* _SOURCE EXTRACT_:

+++

Despite the UK government’s announcement that companies can allow employees to return to their workplaces from August 1st 2020, the Royal Bank of Scotland told 50,000 of its staff to continue working from home until 2021. A friend who travels into their City of London office once a week tells me it is still eerily quiet and only essential staff are coming in. Lifts can only take 1 person at a time and half of the toilet cubicles have been shut down. A British architect has predicted that this will mean the end of the high-rise office building in London as many firms are making changes for the long-term. Some smaller City firms have shut their office permanently, and others are sub-letting their office space to other businesses.
I see similar trends in Japan too, judging by announcements from banks such as Mizuho or ICT companies such as Fujitsu, wanting to accelerate their digital transformation.
When I was a UK-based employee of Fujitsu ten years’ ago, I used to work from home quite regularly. My team was scattered across the world anyway, so most meetings were done by teleconferencing. Working from home is already well embedded in Europe. For people with children where both parents are working, it is often the only practical solution.
Most people who work in London and have children cannot afford to live centrally, so have long, crowded commutes – just like in Japan. They have no intention of being made to ride on a packed train until a coronavirus vaccine is commonly available.
But there is a generation gap in Europe with regard to working from home, which companies will have to address. Younger, single employees, despite being “digital natives”, are finding working from home very stressful. Partly it is to do with loneliness – for young singles, the workplace represents a vital social life. It is also to do with trust. More senior employees have already built relationships with their co-workers and are confident in their own abilities. Younger people lack that confidence and have not had enough time to prove themselves to their colleagues.
There is also the problem of the environment for working from home. More senior workers have bigger houses. Whereas many young Londoners share houses and flats with other young people. They may have a very small bedroom and no communal rooms apart from a kitchen.
This issue is true for city dwellers in Japan as well of course – a 1 bedroom apartment may have no space for a desk or the possibility of shutting the door on noise and distractions.
But it seems there is one dissimilarity between Japan and Europe – which is that middle aged people in Japan find working from home stressful too. As managers, they have been used to evaluating staff on the amount of effort put in, rather than results, and communicating through horenso and ishindenshin. None of these approaches work well remotely. Digital transformation is going to be as much about managing people as managing ICT.

+++

Stored items
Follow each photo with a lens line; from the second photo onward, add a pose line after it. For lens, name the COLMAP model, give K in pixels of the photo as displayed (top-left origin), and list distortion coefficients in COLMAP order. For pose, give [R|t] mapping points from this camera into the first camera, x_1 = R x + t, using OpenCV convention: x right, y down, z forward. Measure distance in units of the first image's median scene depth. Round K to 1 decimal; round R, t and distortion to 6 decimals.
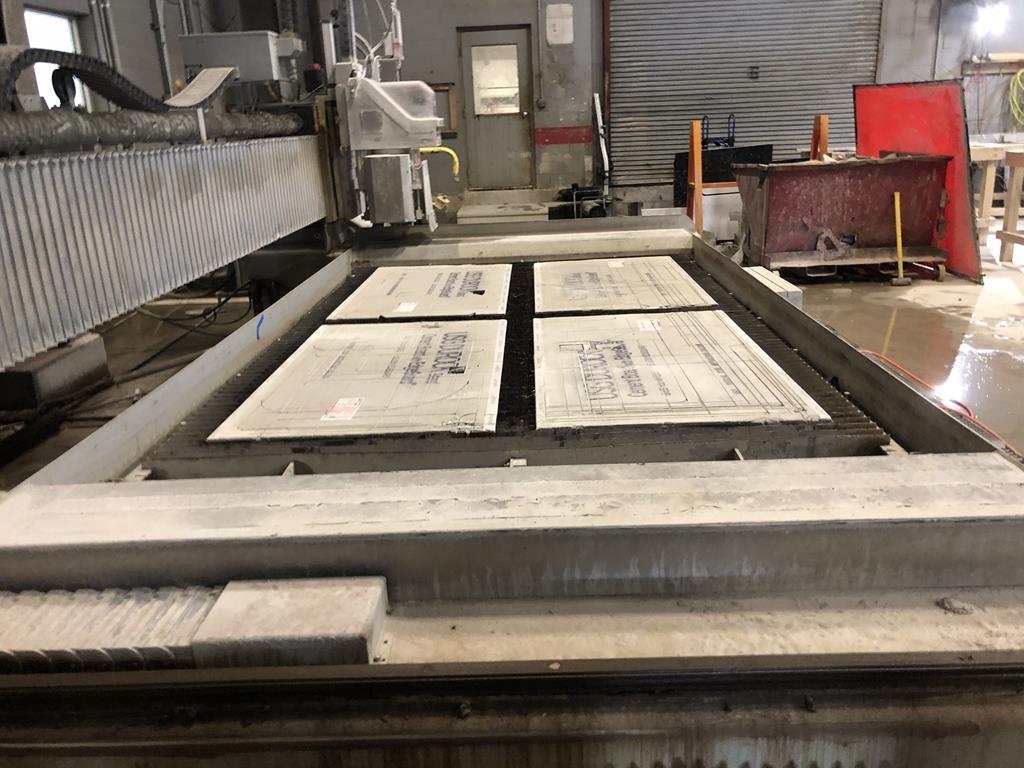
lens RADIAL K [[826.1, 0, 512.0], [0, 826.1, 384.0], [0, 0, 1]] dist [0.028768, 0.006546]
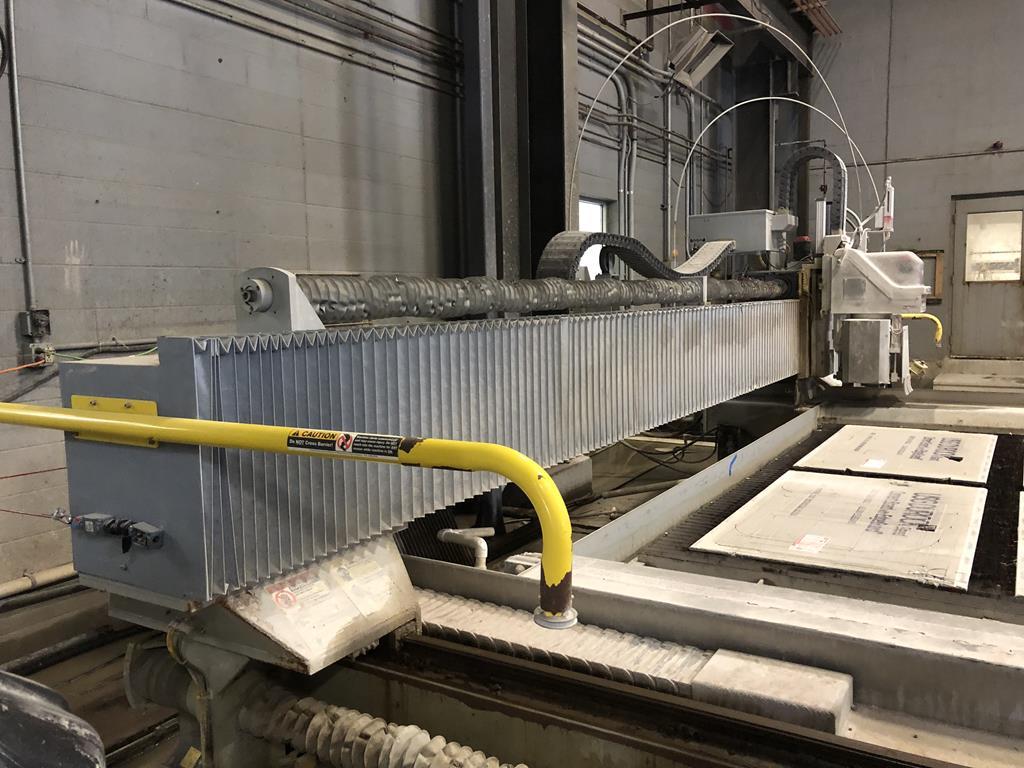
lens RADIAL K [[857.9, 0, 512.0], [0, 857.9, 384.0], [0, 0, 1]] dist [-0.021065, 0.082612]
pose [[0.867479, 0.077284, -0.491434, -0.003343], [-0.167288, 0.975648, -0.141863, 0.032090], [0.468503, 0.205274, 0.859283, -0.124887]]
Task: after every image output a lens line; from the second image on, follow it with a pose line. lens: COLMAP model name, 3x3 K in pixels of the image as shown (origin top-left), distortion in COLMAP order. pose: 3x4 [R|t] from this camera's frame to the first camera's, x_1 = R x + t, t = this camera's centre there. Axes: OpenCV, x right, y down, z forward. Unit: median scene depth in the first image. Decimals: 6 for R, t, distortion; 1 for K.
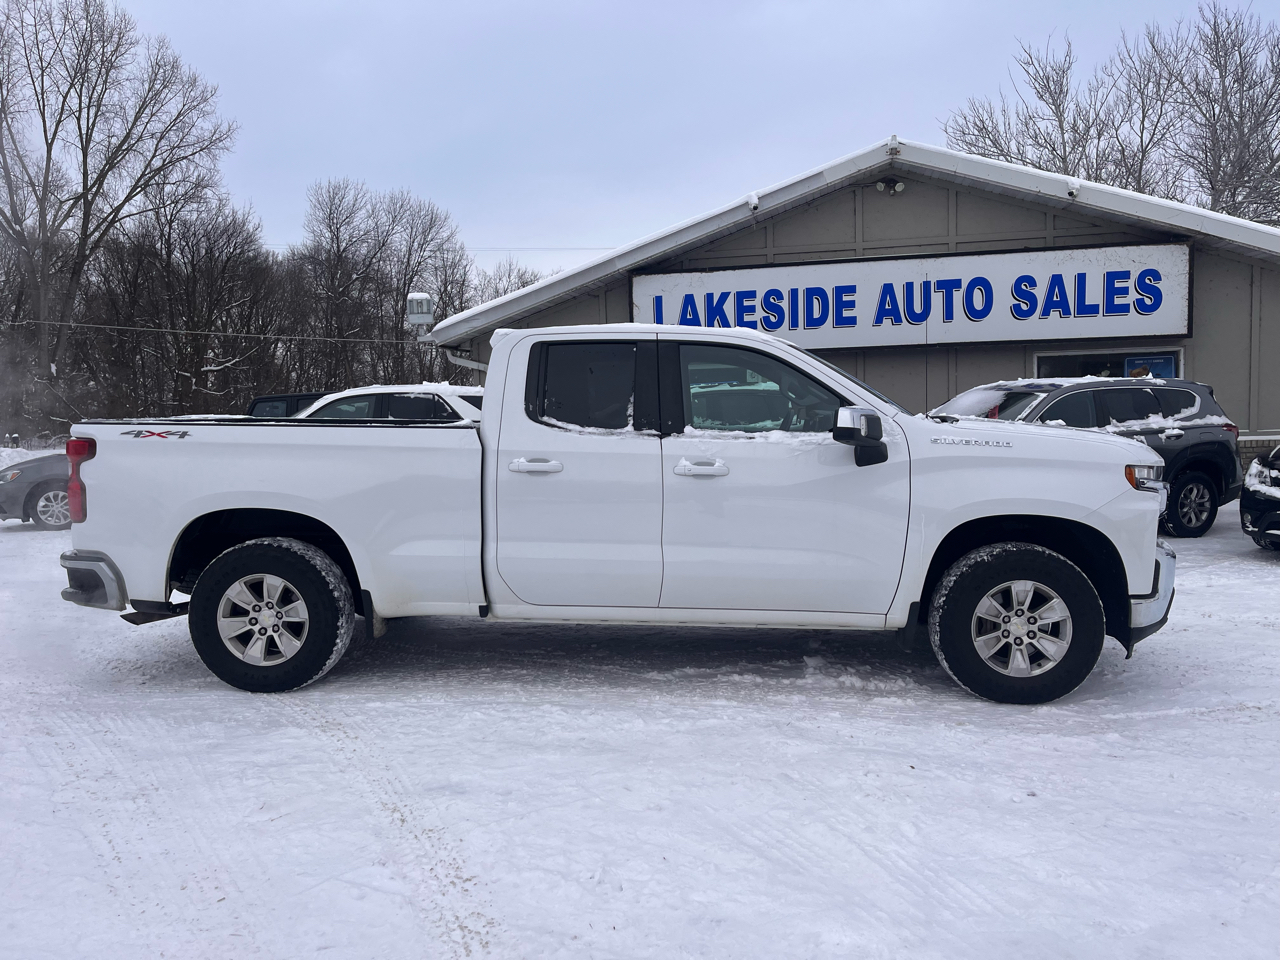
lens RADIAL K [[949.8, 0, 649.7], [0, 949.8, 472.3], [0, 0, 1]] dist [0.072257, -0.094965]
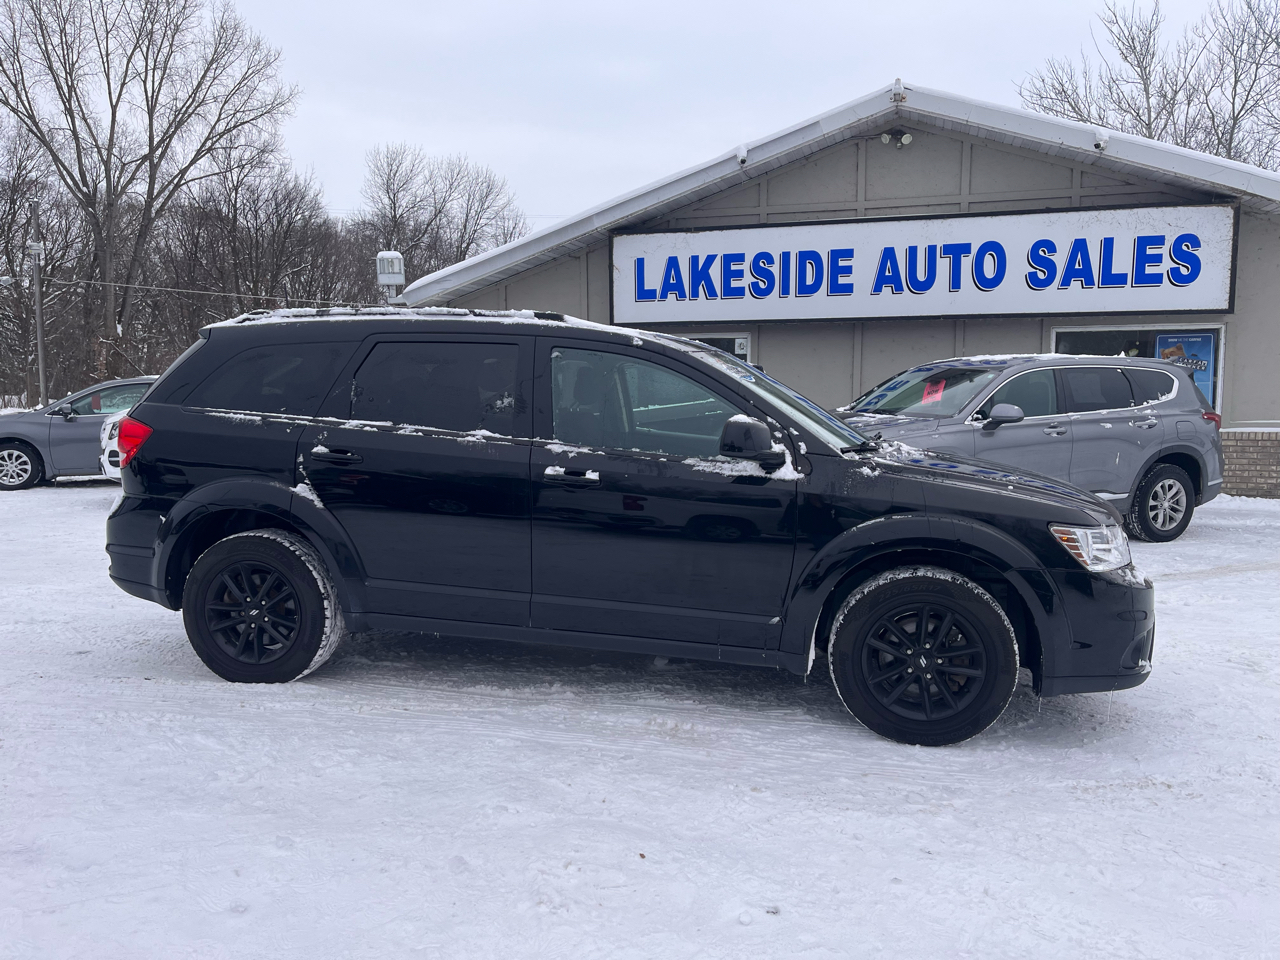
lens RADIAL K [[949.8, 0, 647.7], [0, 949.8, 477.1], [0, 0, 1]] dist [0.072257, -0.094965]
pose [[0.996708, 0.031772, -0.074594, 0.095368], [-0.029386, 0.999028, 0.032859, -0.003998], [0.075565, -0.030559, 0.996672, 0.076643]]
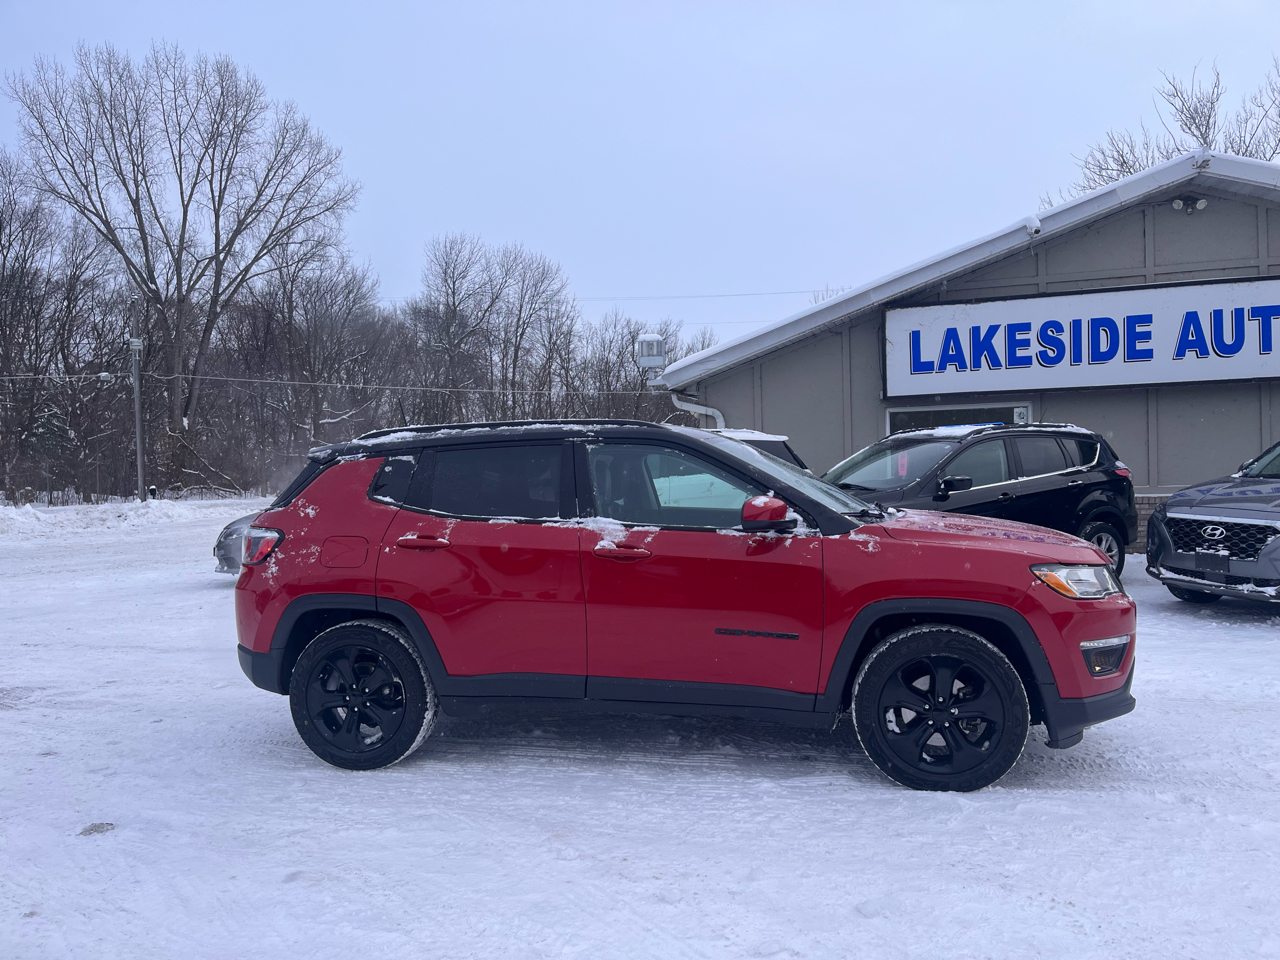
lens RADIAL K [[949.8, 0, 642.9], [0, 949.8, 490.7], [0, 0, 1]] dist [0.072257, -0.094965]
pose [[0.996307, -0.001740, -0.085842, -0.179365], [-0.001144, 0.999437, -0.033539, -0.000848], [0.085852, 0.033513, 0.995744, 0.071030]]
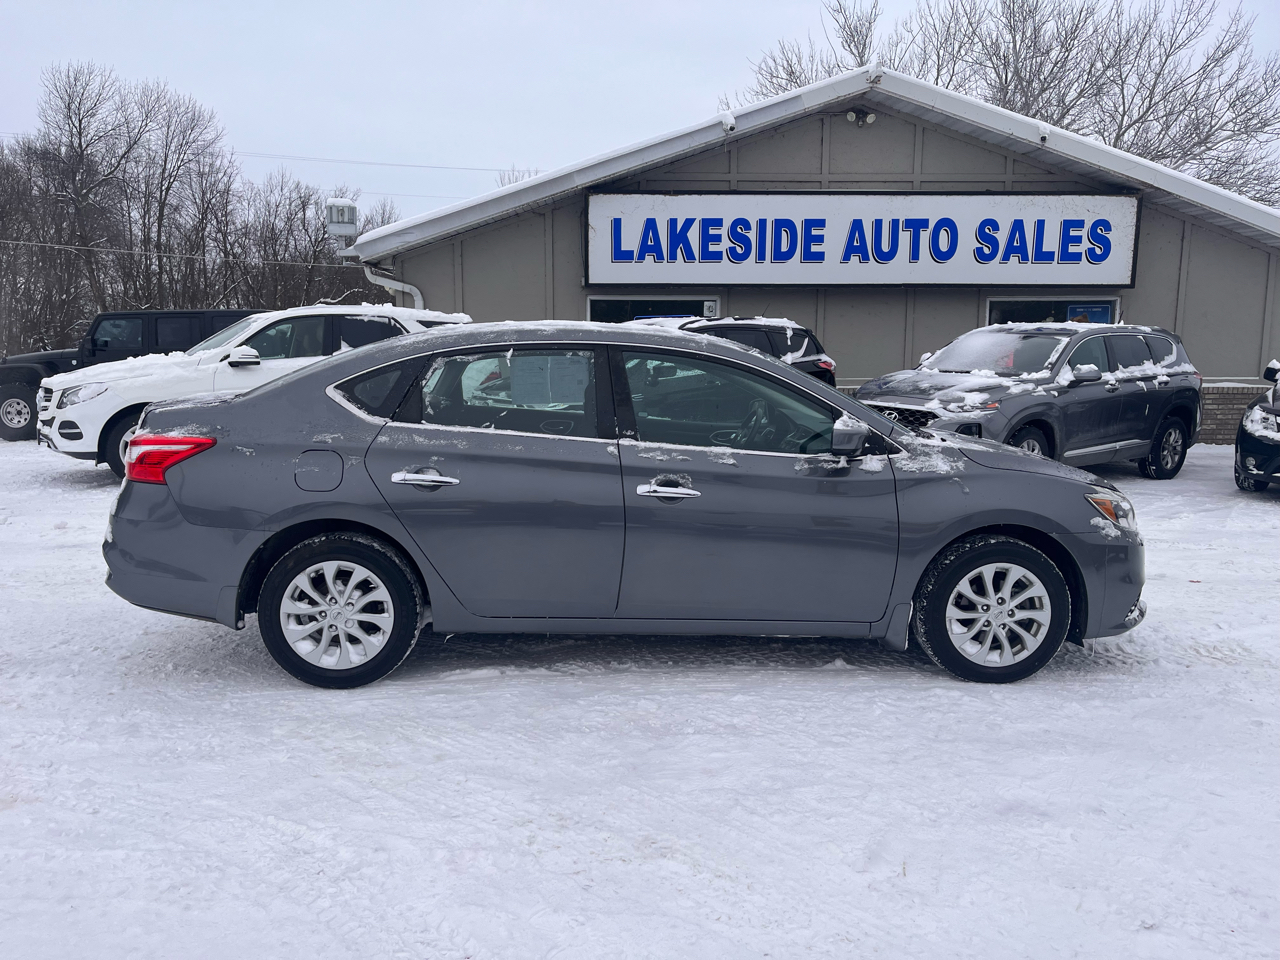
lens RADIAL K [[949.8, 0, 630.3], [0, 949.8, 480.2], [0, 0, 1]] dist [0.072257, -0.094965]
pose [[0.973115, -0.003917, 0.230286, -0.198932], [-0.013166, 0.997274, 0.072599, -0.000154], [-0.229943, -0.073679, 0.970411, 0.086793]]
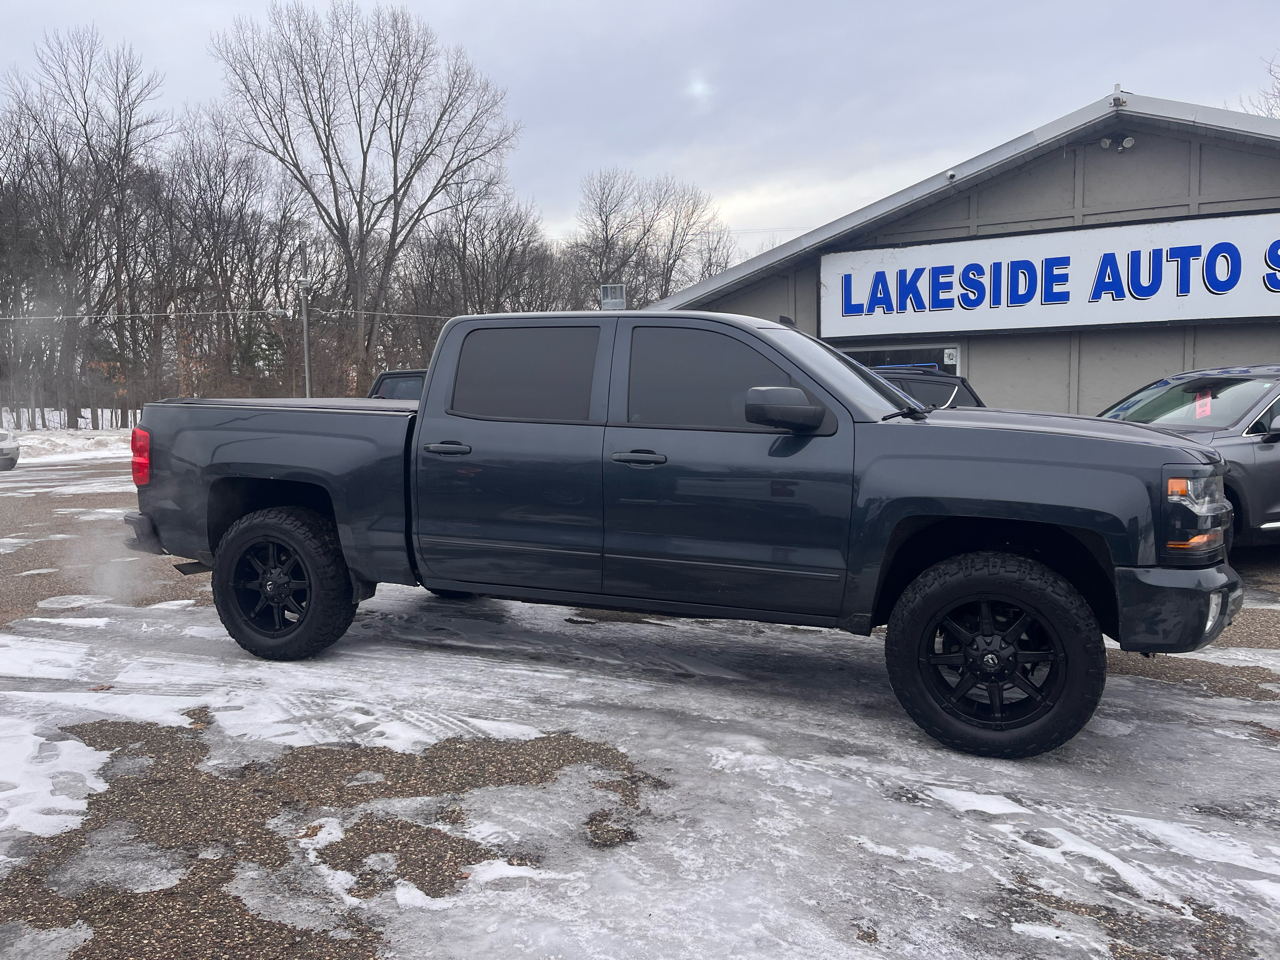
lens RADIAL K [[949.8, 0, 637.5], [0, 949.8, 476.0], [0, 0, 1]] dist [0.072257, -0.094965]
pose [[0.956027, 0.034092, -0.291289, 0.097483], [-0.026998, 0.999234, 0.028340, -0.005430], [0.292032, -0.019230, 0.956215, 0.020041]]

+++

* _TASK OBJECTIVE_: Rewrite the passage on working from home, starting at the words "There is also" and ending after "as managing ICT.", with every "Japan" changed to "South Korea".

* _WRITTEN ANSWER_:
There is also the problem of the environment for working from home. More senior workers have bigger houses. Whereas many young Londoners share houses and flats with other young people. They may have a very small bedroom and no communal rooms apart from a kitchen.
This issue is true for city dwellers in South Korea as well of course – a 1 bedroom apartment may have no space for a desk or the possibility of shutting the door on noise and distractions.
But it seems there is one dissimilarity between South Korea and Europe – which is that middle aged people in South Korea find working from home stressful too. As managers, they have been used to evaluating staff on the amount of effort put in, rather than results, and communicating through horenso and ishindenshin. None of these approaches work well remotely. Digital transformation is going to be as much about managing people as managing ICT.